## Required action
Because the listing below is to be kept intact, restate all of it word for word.

## Input for this task
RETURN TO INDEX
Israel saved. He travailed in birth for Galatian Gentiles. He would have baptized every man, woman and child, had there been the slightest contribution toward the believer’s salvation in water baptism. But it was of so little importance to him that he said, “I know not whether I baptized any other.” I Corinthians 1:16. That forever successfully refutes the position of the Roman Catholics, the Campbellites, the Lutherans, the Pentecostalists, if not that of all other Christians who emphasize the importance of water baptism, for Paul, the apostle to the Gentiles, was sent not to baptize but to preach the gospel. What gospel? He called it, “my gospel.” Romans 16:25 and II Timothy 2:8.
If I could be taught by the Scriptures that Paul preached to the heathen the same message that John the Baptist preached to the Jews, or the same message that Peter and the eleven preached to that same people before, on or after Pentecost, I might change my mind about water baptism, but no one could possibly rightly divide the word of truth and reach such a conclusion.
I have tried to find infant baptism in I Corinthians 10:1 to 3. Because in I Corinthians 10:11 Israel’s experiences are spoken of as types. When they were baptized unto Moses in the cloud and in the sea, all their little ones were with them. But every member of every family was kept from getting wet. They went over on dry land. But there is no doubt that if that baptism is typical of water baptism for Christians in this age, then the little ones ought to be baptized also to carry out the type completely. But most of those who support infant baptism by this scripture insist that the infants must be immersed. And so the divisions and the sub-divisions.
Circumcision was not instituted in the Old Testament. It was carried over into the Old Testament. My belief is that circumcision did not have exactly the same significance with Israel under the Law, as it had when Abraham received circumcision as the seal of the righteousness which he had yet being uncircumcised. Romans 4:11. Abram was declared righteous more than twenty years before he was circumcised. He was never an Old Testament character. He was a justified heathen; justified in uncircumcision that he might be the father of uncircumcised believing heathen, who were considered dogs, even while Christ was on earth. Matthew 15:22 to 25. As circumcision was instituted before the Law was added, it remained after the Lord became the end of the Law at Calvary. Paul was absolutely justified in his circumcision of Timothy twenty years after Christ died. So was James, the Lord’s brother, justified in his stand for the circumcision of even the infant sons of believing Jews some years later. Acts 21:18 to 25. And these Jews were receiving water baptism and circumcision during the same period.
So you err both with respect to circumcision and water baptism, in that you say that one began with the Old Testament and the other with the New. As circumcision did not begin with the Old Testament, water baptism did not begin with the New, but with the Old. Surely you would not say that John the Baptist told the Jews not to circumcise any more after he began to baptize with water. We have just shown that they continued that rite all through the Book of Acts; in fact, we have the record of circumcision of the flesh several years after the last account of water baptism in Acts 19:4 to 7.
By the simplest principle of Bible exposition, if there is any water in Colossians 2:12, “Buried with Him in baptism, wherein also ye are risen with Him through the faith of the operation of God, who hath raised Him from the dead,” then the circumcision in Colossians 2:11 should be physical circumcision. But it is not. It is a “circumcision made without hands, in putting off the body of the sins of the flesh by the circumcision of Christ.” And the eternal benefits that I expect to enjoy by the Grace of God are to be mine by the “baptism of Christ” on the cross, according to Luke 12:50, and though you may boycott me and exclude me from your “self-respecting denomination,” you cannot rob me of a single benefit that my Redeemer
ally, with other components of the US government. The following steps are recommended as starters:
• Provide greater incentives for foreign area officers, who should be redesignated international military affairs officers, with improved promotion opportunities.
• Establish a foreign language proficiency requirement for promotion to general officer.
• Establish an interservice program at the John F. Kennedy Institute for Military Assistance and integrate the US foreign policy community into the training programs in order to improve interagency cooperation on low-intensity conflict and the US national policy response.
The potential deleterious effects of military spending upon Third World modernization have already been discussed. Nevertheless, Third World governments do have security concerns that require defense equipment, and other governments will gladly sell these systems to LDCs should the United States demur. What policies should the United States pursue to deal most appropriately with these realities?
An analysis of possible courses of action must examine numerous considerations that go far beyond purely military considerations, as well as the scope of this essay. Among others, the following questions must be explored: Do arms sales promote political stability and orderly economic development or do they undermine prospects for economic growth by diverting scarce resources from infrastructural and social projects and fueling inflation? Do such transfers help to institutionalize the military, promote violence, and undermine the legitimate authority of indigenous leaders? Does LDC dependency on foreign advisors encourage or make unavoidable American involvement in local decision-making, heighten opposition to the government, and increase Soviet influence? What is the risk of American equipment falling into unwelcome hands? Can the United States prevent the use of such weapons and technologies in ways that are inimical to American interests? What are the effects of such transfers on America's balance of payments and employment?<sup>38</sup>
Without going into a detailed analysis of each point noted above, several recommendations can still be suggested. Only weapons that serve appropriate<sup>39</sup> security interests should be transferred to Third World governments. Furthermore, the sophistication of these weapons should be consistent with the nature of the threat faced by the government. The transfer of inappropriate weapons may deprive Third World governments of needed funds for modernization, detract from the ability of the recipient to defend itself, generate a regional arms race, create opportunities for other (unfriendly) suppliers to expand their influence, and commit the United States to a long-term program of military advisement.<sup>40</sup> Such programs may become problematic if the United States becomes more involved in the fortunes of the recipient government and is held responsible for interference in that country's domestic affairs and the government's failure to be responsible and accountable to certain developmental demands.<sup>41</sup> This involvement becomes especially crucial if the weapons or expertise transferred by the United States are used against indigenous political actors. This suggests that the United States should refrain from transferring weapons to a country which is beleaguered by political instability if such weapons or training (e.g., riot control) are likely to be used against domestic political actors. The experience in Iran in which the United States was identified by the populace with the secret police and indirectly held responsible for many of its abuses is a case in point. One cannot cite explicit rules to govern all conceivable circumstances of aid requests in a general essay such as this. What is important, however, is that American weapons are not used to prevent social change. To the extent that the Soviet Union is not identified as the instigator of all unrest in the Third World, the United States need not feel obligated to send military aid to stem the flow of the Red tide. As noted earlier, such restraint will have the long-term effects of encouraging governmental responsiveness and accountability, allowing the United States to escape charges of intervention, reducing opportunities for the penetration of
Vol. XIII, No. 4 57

## Solution to this problem
RETURN TO INDEX
Israel saved. He travailed in birth for Galatian Gentiles. He would have baptized every man, woman and child, had there been the slightest contribution toward the believer’s salvation in water baptism. But it was of so little importance to him that he said, “I know not whether I baptized any other.” I Corinthians 1:16. That forever successfully refutes the position of the Roman Catholics, the Campbellites, the Lutherans, the Pentecostalists, if not that of all other Christians who emphasize the importance of water baptism, for Paul, the apostle to the Gentiles, was sent not to baptize but to preach the gospel. What gospel? He called it, “my gospel.” Romans 16:25 and II Timothy 2:8.
If I could be taught by the Scriptures that Paul preached to the heathen the same message that John the Baptist preached to the Jews, or the same message that Peter and the eleven preached to that same people before, on or after Pentecost, I might change my mind about water baptism, but no one could possibly rightly divide the word of truth and reach such a conclusion.
I have tried to find infant baptism in I Corinthians 10:1 to 3. Because in I Corinthians 10:11 Israel’s experiences are spoken of as types. When they were baptized unto Moses in the cloud and in the sea, all their little ones were with them. But every member of every family was kept from getting wet. They went over on dry land. But there is no doubt that if that baptism is typical of water baptism for Christians in this age, then the little ones ought to be baptized also to carry out the type completely. But most of those who support infant baptism by this scripture insist that the infants must be immersed. And so the divisions and the sub-divisions.
Circumcision was not instituted in the Old Testament. It was carried over into the Old Testament. My belief is that circumcision did not have exactly the same significance with Israel under the Law, as it had when Abraham received circumcision as the seal of the righteousness which he had yet being uncircumcised. Romans 4:11. Abram was declared righteous more than twenty years before he was circumcised. He was never an Old Testament character. He was a justified heathen; justified in uncircumcision that he might be the father of uncircumcised believing heathen, who were considered dogs, even while Christ was on earth. Matthew 15:22 to 25. As circumcision was instituted before the Law was added, it remained after the Lord became the end of the Law at Calvary. Paul was absolutely justified in his circumcision of Timothy twenty years after Christ died. So was James, the Lord’s brother, justified in his stand for the circumcision of even the infant sons of believing Jews some years later. Acts 21:18 to 25. And these Jews were receiving water baptism and circumcision during the same period.
So you err both with respect to circumcision and water baptism, in that you say that one began with the Old Testament and the other with the New. As circumcision did not begin with the Old Testament, water baptism did not begin with the New, but with the Old. Surely you would not say that John the Baptist told the Jews not to circumcise any more after he began to baptize with water. We have just shown that they continued that rite all through the Book of Acts; in fact, we have the record of circumcision of the flesh several years after the last account of water baptism in Acts 19:4 to 7.
By the simplest principle of Bible exposition, if there is any water in Colossians 2:12, “Buried with Him in baptism, wherein also ye are risen with Him through the faith of the operation of God, who hath raised Him from the dead,” then the circumcision in Colossians 2:11 should be physical circumcision. But it is not. It is a “circumcision made without hands, in putting off the body of the sins of the flesh by the circumcision of Christ.” And the eternal benefits that I expect to enjoy by the Grace of God are to be mine by the “baptism of Christ” on the cross, according to Luke 12:50, and though you may boycott me and exclude me from your “self-respecting denomination,” you cannot rob me of a single benefit that my Redeemer
ally, with other components of the US government. The following steps are recommended as starters:
• Provide greater incentives for foreign area officers, who should be redesignated international military affairs officers, with improved promotion opportunities.
• Establish a foreign language proficiency requirement for promotion to general officer.
• Establish an interservice program at the John F. Kennedy Institute for Military Assistance and integrate the US foreign policy community into the training programs in order to improve interagency cooperation on low-intensity conflict and the US national policy response.
The potential deleterious effects of military spending upon Third World modernization have already been discussed. Nevertheless, Third World governments do have security concerns that require defense equipment, and other governments will gladly sell these systems to LDCs should the United States demur. What policies should the United States pursue to deal most appropriately with these realities?
An analysis of possible courses of action must examine numerous considerations that go far beyond purely military considerations, as well as the scope of this essay. Among others, the following questions must be explored: Do arms sales promote political stability and orderly economic development or do they undermine prospects for economic growth by diverting scarce resources from infrastructural and social projects and fueling inflation? Do such transfers help to institutionalize the military, promote violence, and undermine the legitimate authority of indigenous leaders? Does LDC dependency on foreign advisors encourage or make unavoidable American involvement in local decision-making, heighten opposition to the government, and increase Soviet influence? What is the risk of American equipment falling into unwelcome hands? Can the United States prevent the use of such weapons and technologies in ways that are inimical to American interests? What are the effects of such transfers on America's balance of payments and employment?<sup>38</sup>
Without going into a detailed analysis of each point noted above, several recommendations can still be suggested. Only weapons that serve appropriate<sup>39</sup> security interests should be transferred to Third World governments. Furthermore, the sophistication of these weapons should be consistent with the nature of the threat faced by the government. The transfer of inappropriate weapons may deprive Third World governments of needed funds for modernization, detract from the ability of the recipient to defend itself, generate a regional arms race, create opportunities for other (unfriendly) suppliers to expand their influence, and commit the United States to a long-term program of military advisement.<sup>40</sup> Such programs may become problematic if the United States becomes more involved in the fortunes of the recipient government and is held responsible for interference in that country's domestic affairs and the government's failure to be responsible and accountable to certain developmental demands.<sup>41</sup> This involvement becomes especially crucial if the weapons or expertise transferred by the United States are used against indigenous political actors. This suggests that the United States should refrain from transferring weapons to a country which is beleaguered by political instability if such weapons or training (e.g., riot control) are likely to be used against domestic political actors. The experience in Iran in which the United States was identified by the populace with the secret police and indirectly held responsible for many of its abuses is a case in point. One cannot cite explicit rules to govern all conceivable circumstances of aid requests in a general essay such as this. What is important, however, is that American weapons are not used to prevent social change. To the extent that the Soviet Union is not identified as the instigator of all unrest in the Third World, the United States need not feel obligated to send military aid to stem the flow of the Red tide. As noted earlier, such restraint will have the long-term effects of encouraging governmental responsiveness and accountability, allowing the United States to escape charges of intervention, reducing opportunities for the penetration of
Vol. XIII, No. 4 57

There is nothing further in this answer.